Python实战：解决了小程序抓包返回400状态码问题

最新推荐文章于 2024-04-03 16:28:40 发布

程序媛幂幂

最新推荐文章于 2024-04-03 16:28:40 发布

阅读量1.1k

点赞数 17

文章标签： python matplotlib 信息可视化

本文链接：https://blog.csdn.net/Trb601012/article/details/135744388

版权

参考：Python实战：通过微信小程序，获取Manner Coffee全国门店信息

数据接口是找到了，但是在用 Python 的 request 库爬取数据环节，调用接口报 400 错误，但是在 Reqable 上抓包是可以正常使用。

哎好奇怪。

import requests
import urllib3

# 屏蔽https的证书警告
urllib3.disable_warnings()

url = "https://triangle.wearemanner.com/mp-api/v1/areas/tree?isContainsCountry=false"
headers = {
  
    "Authorization": "",
    "User-Agent": "",
    "Device-OS": "Windows 10 x64",
    "Content-Type":"application/json",
}
response = requests.get(url=url, headers=headers, verify=False)
print(response.status_code)
print(response.text)

看代码没有什么问题，但是返回状态码 400。

今天查找资料，终于解决了问题。

请求的headers里的Content-type写法需要从"application/json"改为"json"，请求顺利有返回值了。

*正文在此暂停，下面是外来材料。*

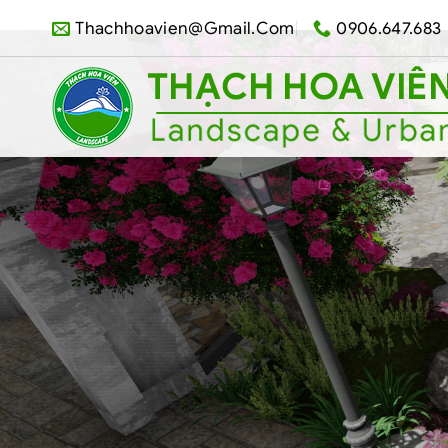
Skip
Thachhoavien@gmail.com
0906.647.683
to
content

返回的状态码 200 也正常了，不报 400 错误了。

headers:{
    "Content-Type":"json"
}

分析接口

接口调通了，下面就可以直接调用小程序的接口，获取城市列表和门店列表了。

昨天的文章中获取到：

城市 url 为：https://triangle.wearemanner.com/mp-api/v1/areas/tree?isContainsCountry=false

门店 url 为https://triangle.wearemanner.com/mp-api/v1/shops?isCompact=true&areaCode=320200&level=4

门店 url 中只有areaCode是变化的参数，areaCode可以从城市的response中获取到，可以构造每个城市门店的 url。

获取城市列表

通过上面的分析，接口有了，爬虫代码公众号历史文章写过很多案例了，可以顺手捏来。

获取到城市列表，并保存为 excel 文件。代码如下：

import requests
import pandas as pd
import urllib3

# 屏蔽https的证书警告
urllib3.disable_warnings()

url = "https://triangle.wearemanner.com/mp-api/v1/areas/tree?isContainsCountry=false"

headers = {
    "Host": "triangle.wearemanner.com",
    "Connection": "keep-alive",
    "Client-Platform": "MP-WEIXIN",
    "user_no": "",
    "Client-Host-Language": "zh_CN",
    "Device-Brand": "microsoft",
    "Client-Host-Version": "3.9.9",
    "Encrypted-Type": "N",
    "Client-Version": "0.9.6",
    "Authorization": "",
    "User-Agent": "",
    "Device-OS": "Windows 10 x64",
    "Content-Type": "json",
    "server-api-version": "1",
    "Device-Model": "microsoft",
    "xweb_xhr": "1",
    "version": "0.1.5",
    "Accept": "*/*",
    "Sec-Fetch-Site": "cross-site",
    "Sec-Fetch-Mode": "cors",
    "Sec-Fetch-Dest": "empty",
    "Referer": "https://servicewechat.com/wx4328af055800c98e/120/page-frame.html",
    "Accept-Encoding": "gzip, deflate, br",
    "Accept-Language": "zh-CN,zh;q=0.9"
}

response = requests.get(url=url, headers=headers, verify=False)
print(response.status_code)
print(response.text)
response_json = response.json()
# time.sleep(3)
df = pd.json_normalize(response_json['data']['areas'], meta=['id', 'name', 'code', 'level', 'ab', 'py'],
                       record_path='areas', record_prefix='areas.', errors='ignore')

# 输出原始的列名
print(df.columns)
# 列重新排序
df = df.loc[:,
     ['id', 'name', 'code', 'level', 'areas.id', 'areas.name', 'areas.code', 'areas.level', 'areas.areas',
      'areas.py', 'areas.ab', 'ab', 'py']]
# 输出重新排序后的列
print(df.columns)
df.to_excel(f'manner coffee有门店的城市.xlsx', index=False)
print("保存成功！")

城市保存为 excel 文件，截图如下：

获取门店列表

有了上面的城市列表 excel 文件，就可以获取到areaCode参数，构造门店接口 url 了。同样的，爬虫代码实现顺手捏来。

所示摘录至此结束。